The 2nd order vibration is more harmful than first order vibration. This is what cracks and breaks ****.
Third... the crank being lightened isn't the issue. It's the firing order of a 4 cylinder engine which is exacerbated by the large displacement.
If you cut down the crank counter weights (ala knife edging...), it's still balanced against the weight of your specific pistons and rods combination. And assuming it's done correctly, the crank is perfectly balanced. Thus cutting it down (or knife edging) has zero effect on the vibration produced.
Lastly if your piston and rod combo is heavier than the stock 2.5L or 3.0L combo (which it might be due to it being stronger and physically larger) the vibration will become greater (or smaller if the weight is less) in amplitude depending on the weight difference.
Again... the vibration is a result of the fact that it's an inline 4 which inherently produces specific types of vibrations. The heavier the piston/rod combo, the higher these vibrations are in amplitude.
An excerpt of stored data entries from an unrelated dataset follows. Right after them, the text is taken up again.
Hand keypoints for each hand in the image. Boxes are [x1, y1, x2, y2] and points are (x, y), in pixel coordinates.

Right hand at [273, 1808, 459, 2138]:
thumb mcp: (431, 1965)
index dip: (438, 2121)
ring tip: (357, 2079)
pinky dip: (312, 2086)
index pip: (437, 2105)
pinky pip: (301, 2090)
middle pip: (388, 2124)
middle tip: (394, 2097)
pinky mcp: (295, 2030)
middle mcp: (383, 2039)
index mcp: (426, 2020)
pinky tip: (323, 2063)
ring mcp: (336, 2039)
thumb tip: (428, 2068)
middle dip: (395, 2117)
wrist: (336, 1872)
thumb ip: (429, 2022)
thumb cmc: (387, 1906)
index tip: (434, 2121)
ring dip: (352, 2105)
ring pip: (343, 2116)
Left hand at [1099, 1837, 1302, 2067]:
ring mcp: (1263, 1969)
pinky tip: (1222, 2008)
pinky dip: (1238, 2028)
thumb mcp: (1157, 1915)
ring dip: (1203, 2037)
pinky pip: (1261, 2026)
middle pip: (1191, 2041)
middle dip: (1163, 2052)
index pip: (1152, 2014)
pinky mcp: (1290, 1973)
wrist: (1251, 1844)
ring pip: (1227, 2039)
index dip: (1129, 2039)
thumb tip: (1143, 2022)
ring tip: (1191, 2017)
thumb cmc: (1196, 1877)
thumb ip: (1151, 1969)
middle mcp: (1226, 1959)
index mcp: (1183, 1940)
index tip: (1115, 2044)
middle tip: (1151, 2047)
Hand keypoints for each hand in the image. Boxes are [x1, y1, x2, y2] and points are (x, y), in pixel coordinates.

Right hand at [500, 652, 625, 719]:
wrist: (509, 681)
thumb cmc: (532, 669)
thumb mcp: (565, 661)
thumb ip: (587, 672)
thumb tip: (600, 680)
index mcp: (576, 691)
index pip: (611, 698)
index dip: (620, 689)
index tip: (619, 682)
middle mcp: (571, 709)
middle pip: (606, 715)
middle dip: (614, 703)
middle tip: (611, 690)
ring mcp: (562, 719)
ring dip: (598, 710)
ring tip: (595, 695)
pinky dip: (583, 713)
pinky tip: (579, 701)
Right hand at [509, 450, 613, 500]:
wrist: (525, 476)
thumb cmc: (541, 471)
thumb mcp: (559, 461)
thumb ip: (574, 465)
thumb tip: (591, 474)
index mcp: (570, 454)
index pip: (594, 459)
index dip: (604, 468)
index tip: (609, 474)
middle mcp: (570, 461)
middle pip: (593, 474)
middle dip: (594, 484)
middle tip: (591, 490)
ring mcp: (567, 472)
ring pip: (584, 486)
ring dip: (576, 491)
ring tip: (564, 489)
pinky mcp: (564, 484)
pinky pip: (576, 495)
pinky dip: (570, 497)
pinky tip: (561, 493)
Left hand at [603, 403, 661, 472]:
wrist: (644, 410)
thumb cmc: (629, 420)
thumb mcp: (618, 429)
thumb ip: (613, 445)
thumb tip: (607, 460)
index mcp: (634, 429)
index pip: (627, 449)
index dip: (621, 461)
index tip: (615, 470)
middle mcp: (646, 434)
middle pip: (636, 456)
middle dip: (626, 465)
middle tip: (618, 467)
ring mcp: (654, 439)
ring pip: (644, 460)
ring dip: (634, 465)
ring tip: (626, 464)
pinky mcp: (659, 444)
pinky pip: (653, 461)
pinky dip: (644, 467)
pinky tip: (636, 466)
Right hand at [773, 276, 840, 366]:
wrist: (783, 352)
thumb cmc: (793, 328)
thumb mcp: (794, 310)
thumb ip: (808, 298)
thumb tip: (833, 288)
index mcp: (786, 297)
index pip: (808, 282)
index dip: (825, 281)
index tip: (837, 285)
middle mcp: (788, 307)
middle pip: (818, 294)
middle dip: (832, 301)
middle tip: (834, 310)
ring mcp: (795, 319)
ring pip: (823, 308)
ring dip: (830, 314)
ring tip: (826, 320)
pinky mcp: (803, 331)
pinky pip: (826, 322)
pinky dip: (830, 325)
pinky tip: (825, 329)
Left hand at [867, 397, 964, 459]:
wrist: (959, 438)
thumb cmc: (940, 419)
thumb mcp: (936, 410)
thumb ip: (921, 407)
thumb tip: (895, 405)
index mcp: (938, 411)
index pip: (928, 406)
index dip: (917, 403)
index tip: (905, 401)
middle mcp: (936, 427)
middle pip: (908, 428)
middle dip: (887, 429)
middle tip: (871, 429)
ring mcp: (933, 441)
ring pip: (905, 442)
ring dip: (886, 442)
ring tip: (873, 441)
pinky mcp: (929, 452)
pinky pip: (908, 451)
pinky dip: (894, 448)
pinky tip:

I wonder if the counter weights in a 3.0L are the same weight of those in a 2.5L? (probably not but it would be interesting to know).
TonyG
Bolting on that long snout on the end of the crank is what caused that pulley to fail.
The second thing is that the vibrations that the counter shafts counter... occurs at 3000rpms and again at 6000rpms, so the argument that it's a race engine, which operates above 3000rpms and thus is not subject to the vibration in question is not valid.
This because ... the 1st order vibration (the crank vibration) without balance shafts can clearly be felt at approximately 3000rpms. The next set of vibrations, which are the 2nd order vibration (non-sinusoidal motion of the piston and connecting rod) occurs at exactly double the rpm of the first order vibration (approximately 3000rpms)... which results in the 2nd order vibration at approximately 6000rpms.
The 2nd order vibration is more harmful than first order vibration. This is what cracks and breaks ****.
Third... the crank being lightened isn't the issue. It's the firing order of a 4 cylinder engine which is exacerbated by the large displacement.
If you cut down the crank counter weights (ala knife edging...), it's still balanced against the weight of your specific pistons and rods combination. And assuming it's done correctly, the crank is perfectly balanced. Thus cutting it down (or knife edging) has zero effect on the vibration produced.
Lastly if your piston and rod combo is heavier than the stock 2.5L or 3.0L combo (which it might be due to it being stronger and physically larger) the vibration will become greater (or smaller if the weight is less) in amplitude depending on the weight difference.
Again... the vibration is a result of the fact that it's an inline 4 which inherently produces specific types of vibrations. The heavier the piston/rod combo, the higher these vibrations are in amplitude.
I wonder if the counter weights in a 3.0L are the same weight of those in a 2.5L? (probably not but it would be interesting to know).
TonyG
Also can't think of other i4 race motors that run balance shafts?